In late October,early November we plan to hire a van to drive down the East Coast of Australia from Cairns to either Brisbane or Sydney spending about 3 weeks.
We welcome any general advice from those who might have done such a trip and in particular any campsite recommendations (or those to avoid) and any websites/publications that might prove useful
Thanks Harry


----------



## ukgreynomads (Jan 19, 2008)

Hi Harry.
We have done this trip 3 times the last in 2008. I am sure our web site www.ukgreynomads.co.uk will be of help to you, however if you pm me I will be pleased to answer any specific questions
Regards Alan


----------



## Dinks123 (Apr 20, 2010)

A must stop must be Tin Can Bay on the Frasier coast.....you can get into the water and feed the dolphins......! Noosa......north of Brisbane is also very nice.


----------



## Dinks123 (Apr 20, 2010)

http://www.holidayparks.sunshinecoast.qld.gov.au/


----------



## adonisito (Nov 6, 2009)

We've done exactly that trip in a hired van, but in July. We picked up the van in Cairns and drove to Sydney. Ellis beach, Dunk Island, Mission beach, Trinity beach, Noosa as mentioned, Hillsborough, Byron Bay were our stopping places, every site was lovely. You will really enjoy your trip. The roads aren't great but there's loads of room and few cars. 

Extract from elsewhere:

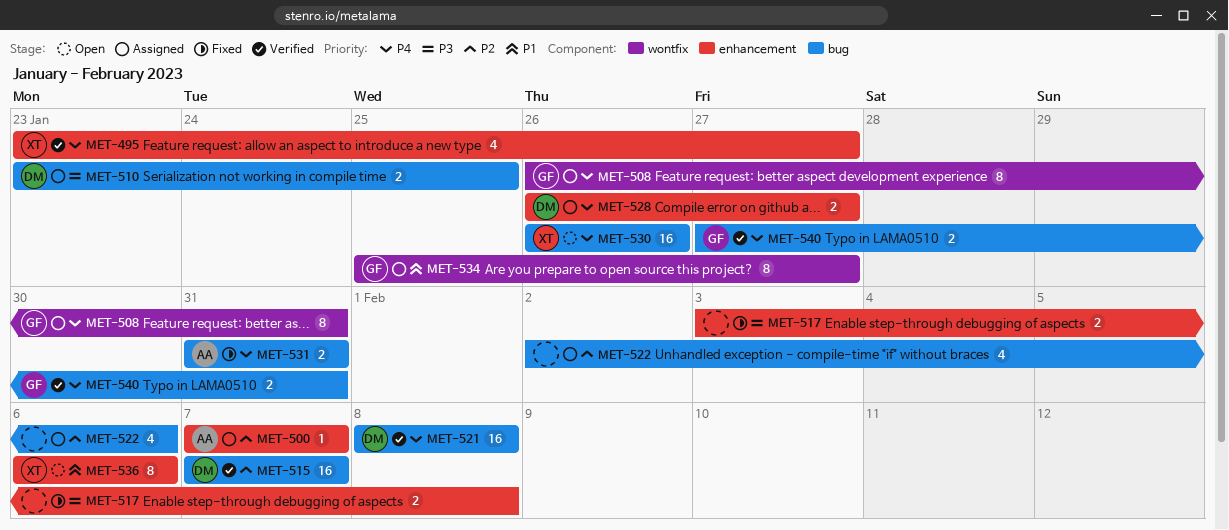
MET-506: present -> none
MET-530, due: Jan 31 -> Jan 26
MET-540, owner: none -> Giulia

I can't think of anywhere to avoid, Rockhampton wasn't brilliant I suppose, and watch out for the stingers (jelly fish) .

Let me know for specifics and I'll dig out the diaries.

Have a good time!!


----------



## sideways (Jun 2, 2008)

Make your first purchase the book "Camps Australia wide" its around fifty dollars which you will save in 3 days it lists thousands of officially recognised free camping spots all over Oz, last time we went we spent 97 nights there only 23 on campsites the rest were free, you will have no problems free camping.


----------



## Dinks123 (Apr 20, 2010)

My daughter and son in law live in Brisbane( I have just come back from a3 week holiday) and they are campers (albeit with tents) so if there is any info you would like me to get for you, please pm me and I will pass on their email address to you.


----------



## philsil (Jul 24, 2007)

I think this post should be withdrawn

43,219 viewers have turned green.

Have a great trip!


----------



## suenmike (Nov 18, 2007)

Sorry to high jack your post, but we are in Newcastle, oz at the moment and hiring a MH end of March and travelling South to where ever it takes us - so following post with interest 

Mike


----------



## clive1821 (Mar 27, 2010)

Yes been there it's a huge coal terminal going to china... Millions of tonns leaving there...


----------